## To-do item
Every record is to be duplicated exactly as it reads, without its images.

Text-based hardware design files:
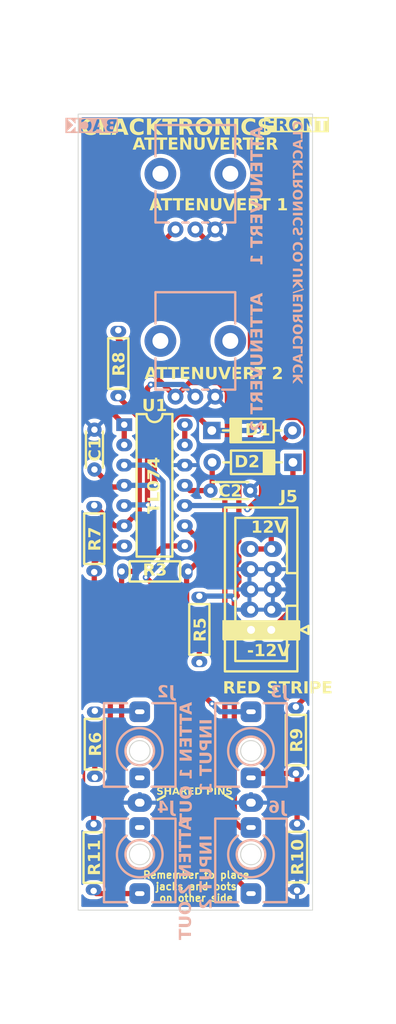
<source format=kicad_pcb>
(kicad_pcb
	(version 20240108)
	(generator "pcbnew")
	(generator_version "8.0")
	(general
		(thickness 1.6)
		(legacy_teardrops no)
	)
	(paper "A4")
	(layers
		(0 "F.Cu" signal)
		(31 "B.Cu" signal)
		(32 "B.Adhes" user "B.Adhesive")
		(33 "F.Adhes" user "F.Adhesive")
		(34 "B.Paste" user)
		(35 "F.Paste" user)
		(36 "B.SilkS" user "B.Silkscreen")
		(37 "F.SilkS" user "F.Silkscreen")
		(38 "B.Mask" user)
		(39 "F.Mask" user)
		(40 "Dwgs.User" user "User.Drawings")
		(41 "Cmts.User" user "User.Comments")
		(42 "Eco1.User" user "User.Eco1")
		(43 "Eco2.User" user "User.Eco2")
		(44 "Edge.Cuts" user)
		(45 "Margin" user)
		(46 "B.CrtYd" user "B.Courtyard")
		(47 "F.CrtYd" user "F.Courtyard")
		(48 "B.Fab" user)
		(49 "F.Fab" user)
		(50 "User.1" user)
		(51 "User.2" user)
		(52 "User.3" user)
		(53 "User.4" user)
		(54 "User.5" user)
		(55 "User.6" user)
		(56 "User.7" user)
		(57 "User.8" user)
		(58 "User.9" user)
	)
	(setup
		(pad_to_mask_clearance 0)
		(allow_soldermask_bridges_in_footprints no)
		(pcbplotparams
			(layerselection 0x00010fc_ffffffff)
			(plot_on_all_layers_selection 0x0000000_00000000)
			(disableapertmacros no)
			(usegerberextensions no)
			(usegerberattributes yes)
			(usegerberadvancedattributes yes)
			(creategerberjobfile yes)
			(dashed_line_dash_ratio 12.000000)
			(dashed_line_gap_ratio 3.000000)
			(svgprecision 4)
			(plotframeref no)
			(viasonmask no)
			(mode 1)
			(useauxorigin no)
			(hpglpennumber 1)
			(hpglpenspeed 20)
			(hpglpendiameter 15.000000)
			(pdf_front_fp_property_popups yes)
			(pdf_back_fp_property_popups yes)
			(dxfpolygonmode yes)
			(dxfimperialunits yes)
			(dxfusepcbnewfont yes)
			(psnegative no)
			(psa4output no)
			(plotreference yes)
			(plotvalue yes)
			(plotfptext yes)
			(plotinvisibletext no)
			(sketchpadsonfab no)
			(subtractmaskfromsilk no)
			(outputformat 1)
			(mirror no)
			(drillshape 1)
			(scaleselection 1)
			(outputdirectory "")
		)
	)
	(net 0 "")
	(net 1 "+12V")
	(net 2 "Net-(D1-A)")
	(net 3 "Net-(D2-K)")
	(net 4 "-12V")
	(net 5 "GND")
	(net 6 "unconnected-(J2-PadTN)")
	(net 7 "Net-(J2-PadT)")
	(net 8 "Net-(U1A-+)")
	(net 9 "Net-(J3-PadTN)")
	(net 10 "Net-(J4-PadT)")
	(net 11 "unconnected-(J4-PadTN)")
	(net 12 "Net-(U1A--)")
	(net 13 "Net-(U1C--)")
	(net 14 "Net-(U1D--)")
	(net 15 "Net-(R11-Pad1)")
	(net 16 "Net-(U1B--)")
	(net 17 "Net-(U1C-+)")
	(net 18 "Net-(U1B-+)")
	(net 19 "Net-(R3-Pad2)")
	(net 20 "Net-(J6-PadT)")
	(footprint "BYOM_General:D_TH_DO-41_P10.16mm" (layer "F.Cu") (at 138.77 84.6))
	(footprint "BYOM_General:IDC-Header_2x05_P2.54mm_Vertical" (layer "F.Cu") (at 146.25 109.645 180))
	(footprint "BYOM_General:R_Axial_DIN0204_L3.6mm_D1.6mm_P7.62mm_Horizontal" (layer "F.Cu") (at 127 72 -90))
	(footprint "BYOM_General:R_Axial_DIN0204_L3.6mm_D1.6mm_P7.62mm_Horizontal" (layer "F.Cu") (at 149.5 134 -90))
	(footprint "BYOM_General:R_Axial_DIN0204_L3.6mm_D1.6mm_P7.62mm_Horizontal" (layer "F.Cu") (at 135.8 102.3 180))
	(footprint "BYOM_General:DIP-14_W7.62mm_LongPads_copy" (layer "F.Cu") (at 127.75 83.87))
	(footprint "BYOM_General:R_Axial_DIN0204_L3.6mm_D1.6mm_P7.62mm_Horizontal" (layer "F.Cu") (at 137.2 105.4 -90))
	(footprint "BYOM_General:R_Axial_DIN0204_L3.6mm_D1.6mm_P7.62mm_Horizontal" (layer "F.Cu") (at 124.05 128.2 90))
	(footprint "BYOM_General:C_TH_Disc_P5.00mm" (layer "F.Cu") (at 124 89.5 90))
	(footprint "BYOM_General:R_Axial_DIN0204_L3.6mm_D1.6mm_P7.62mm_Horizontal" (layer "F.Cu") (at 123.975 94 -90))
	(footprint "BYOM_General:R_Axial_DIN0204_L3.6mm_D1.6mm_P7.62mm_Horizontal" (layer "F.Cu") (at 123.9 134.05 -90))
	(footprint "BYOM_General:R_Axial_DIN0204_L3.6mm_D1.6mm_P7.62mm_Horizontal" (layer "F.Cu") (at 149.35 119.3 -90))
	(footprint "BYOM_General:D_TH_DO-41_P10.16mm" (layer "F.Cu") (at 148.98 88.6 180))
	(footprint "BYOM_General:C_TH_Disc_P5.00mm" (layer "F.Cu") (at 143.6 92.15 180))
	(footprint "BYOM_General:Jack_3.5mm_QingPu_WQP-PJ398SM_Vertical" (layer "B.Cu") (at 143.7 124.85 180))
	(footprint "BYOM_General:Jack_3.5mm_QingPu_WQP-PJ398SM_Vertical" (layer "B.Cu") (at 129.7 137.85))
	(footprint "BYOM_General:Jack_3.5mm_QingPu_WQP-PJ398SM_Vertical" (layer "B.Cu") (at 143.7 137.85))
	(footprint "BYOM_General:Jack_3.5mm_QingPu_WQP-PJ398SM_Vertical" (layer "B.Cu") (at 129.7 124.85 180))
	(footprint "BYOM_General:POT_TH_Alps_RK09K_Single_Vertical" (layer "B.Cu") (at 136.7 51.85 180))
	(footprint "BYOM_General:POT_TH_Alps_RK09K_Single_Vertical"
		(layer "B.Cu")
		(uuid "80434388-47dd-4a49-aa84-cb5c2fd1a708")
		(at 136.7 72.85 180)
		(descr "Potentiometer, vertical, Alps RK09K Single, http://www.alps.com/prod/info/E/HTML/Potentiometer/RotaryPotentiometers/RK09K/RK09K_list.html")
		(tags "Potentiometer vertical Alps RK09K Single")
		(property "Reference" "RV2"
			(at 0 6.8 180)
			(lay
... [372425 chars truncated]
</source>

## Expected output
<source format=kicad_pcb>
(kicad_pcb
	(version 20240108)
	(generator "pcbnew")
	(generator_version "8.0")
	(general
		(thickness 1.6)
		(legacy_teardrops no)
	)
	(paper "A4")
	(layers
		(0 "F.Cu" signal)
		(31 "B.Cu" signal)
		(32 "B.Adhes" user "B.Adhesive")
		(33 "F.Adhes" user "F.Adhesive")
		(34 "B.Paste" user)
		(35 "F.Paste" user)
		(36 "B.SilkS" user "B.Silkscreen")
		(37 "F.SilkS" user "F.Silkscreen")
		(38 "B.Mask" user)
		(39 "F.Mask" user)
		(40 "Dwgs.User" user "User.Drawings")
		(41 "Cmts.User" user "User.Comments")
		(42 "Eco1.User" user "User.Eco1")
		(43 "Eco2.User" user "User.Eco2")
		(44 "Edge.Cuts" user)
		(45 "Margin" user)
		(46 "B.CrtYd" user "B.Courtyard")
		(47 "F.CrtYd" user "F.Courtyard")
		(48 "B.Fab" user)
		(49 "F.Fab" user)
		(50 "User.1" user)
		(51 "User.2" user)
		(52 "User.3" user)
		(53 "User.4" user)
		(54 "User.5" user)
		(55 "User.6" user)
		(56 "User.7" user)
		(57 "User.8" user)
		(58 "User.9" user)
	)
	(setup
		(pad_to_mask_clearance 0)
		(allow_soldermask_bridges_in_footprints no)
		(pcbplotparams
			(layerselection 0x00010fc_ffffffff)
			(plot_on_all_layers_selection 0x0000000_00000000)
			(disableapertmacros no)
			(usegerberextensions no)
			(usegerberattributes yes)
			(usegerberadvancedattributes yes)
			(creategerberjobfile yes)
			(dashed_line_dash_ratio 12.000000)
			(dashed_line_gap_ratio 3.000000)
			(svgprecision 4)
			(plotframeref no)
			(viasonmask no)
			(mode 1)
			(useauxorigin no)
			(hpglpennumber 1)
			(hpglpenspeed 20)
			(hpglpendiameter 15.000000)
			(pdf_front_fp_property_popups yes)
			(pdf_back_fp_property_popups yes)
			(dxfpolygonmode yes)
			(dxfimperialunits yes)
			(dxfusepcbnewfont yes)
			(psnegative no)
			(psa4output no)
			(plotreference yes)
			(plotvalue yes)
			(plotfptext yes)
			(plotinvisibletext no)
			(sketchpadsonfab no)
			(subtractmaskfromsilk no)
			(outputformat 1)
			(mirror no)
			(drillshape 1)
			(scaleselection 1)
			(outputdirectory "")
		)
	)
	(net 0 "")
	(net 1 "+12V")
	(net 2 "Net-(D1-A)")
	(net 3 "Net-(D2-K)")
	(net 4 "-12V")
	(net 5 "GND")
	(net 6 "unconnected-(J2-PadTN)")
	(net 7 "Net-(J2-PadT)")
	(net 8 "Net-(U1A-+)")
	(net 9 "Net-(J3-PadTN)")
	(net 10 "Net-(J4-PadT)")
	(net 11 "unconnected-(J4-PadTN)")
	(net 12 "Net-(U1A--)")
	(net 13 "Net-(U1C--)")
	(net 14 "Net-(U1D--)")
	(net 15 "Net-(R11-Pad1)")
	(net 16 "Net-(U1B--)")
	(net 17 "Net-(U1C-+)")
	(net 18 "Net-(U1B-+)")
	(net 19 "Net-(R3-Pad2)")
	(net 20 "Net-(J6-PadT)")
	(footprint "BYOM_General:D_TH_DO-41_P10.16mm" (layer "F.Cu") (at 138.77 84.6))
	(footprint "BYOM_General:IDC-Header_2x05_P2.54mm_Vertical" (layer "F.Cu") (at 146.25 109.645 180))
	(footprint "BYOM_General:R_Axial_DIN0204_L3.6mm_D1.6mm_P7.62mm_Horizontal" (layer "F.Cu") (at 127 72 -90))
	(footprint "BYOM_General:R_Axial_DIN0204_L3.6mm_D1.6mm_P7.62mm_Horizontal" (layer "F.Cu") (at 149.5 134 -90))
	(footprint "BYOM_General:R_Axial_DIN0204_L3.6mm_D1.6mm_P7.62mm_Horizontal" (layer "F.Cu") (at 135.8 102.3 180))
	(footprint "BYOM_General:DIP-14_W7.62mm_LongPads_copy" (layer "F.Cu") (at 127.75 83.87))
	(footprint "BYOM_General:R_Axial_DIN0204_L3.6mm_D1.6mm_P7.62mm_Horizontal" (layer "F.Cu") (at 137.2 105.4 -90))
	(footprint "BYOM_General:R_Axial_DIN0204_L3.6mm_D1.6mm_P7.62mm_Horizontal" (layer "F.Cu") (at 124.05 128.2 90))
	(footprint "BYOM_General:C_TH_Disc_P5.00mm" (layer "F.Cu") (at 124 89.5 90))
	(footprint "BYOM_General:R_Axial_DIN0204_L3.6mm_D1.6mm_P7.62mm_Horizontal" (layer "F.Cu") (at 123.975 94 -90))
	(footprint "BYOM_General:R_Axial_DIN0204_L3.6mm_D1.6mm_P7.62mm_Horizontal" (layer "F.Cu") (at 123.9 134.05 -90))
	(footprint "BYOM_General:R_Axial_DIN0204_L3.6mm_D1.6mm_P7.62mm_Horizontal" (layer "F.Cu") (at 149.35 119.3 -90))
	(footprint "BYOM_General:D_TH_DO-41_P10.16mm" (layer "F.Cu") (at 148.98 88.6 180))
	(footprint "BYOM_General:C_TH_Disc_P5.00mm" (layer "F.Cu") (at 143.6 92.15 180))
	(footprint "BYOM_General:Jack_3.5mm_QingPu_WQP-PJ398SM_Vertical" (layer "B.Cu") (at 143.7 124.85 180))
	(footprint "BYOM_General:Jack_3.5mm_QingPu_WQP-PJ398SM_Vertical" (layer "B.Cu") (at 129.7 137.85))
	(footprint "BYOM_General:Jack_3.5mm_QingPu_WQP-PJ398SM_Vertical" (layer "B.Cu") (at 143.7 137.85))
	(footprint "BYOM_General:Jack_3.5mm_QingPu_WQP-PJ398SM_Vertical" (layer "B.Cu") (at 129.7 124.85 180))
	(footprint "BYOM_General:POT_TH_Alps_RK09K_Single_Vertical" (layer "B.Cu") (at 136.7 51.85 180))
	(footprint "BYOM_General:POT_TH_Alps_RK09K_Single_Vertical"
		(layer "B.Cu")
		(uuid "80434388-47dd-4a49-aa84-cb5c2fd1a708")
		(at 136.7 72.85 180)
		(descr "Potentiometer, vertical, Alps RK09K Single, http://www.alps.com/prod/info/E/HTML/Potentiometer/RotaryPotentiometers/RK09K/RK09K_list.html")
		(tags "Potentiometer vertical Alps RK09K Single")
		(property "Reference" "RV2"
			(at 0 6.8 180)
			(lay
... [372425 chars truncated]
</source>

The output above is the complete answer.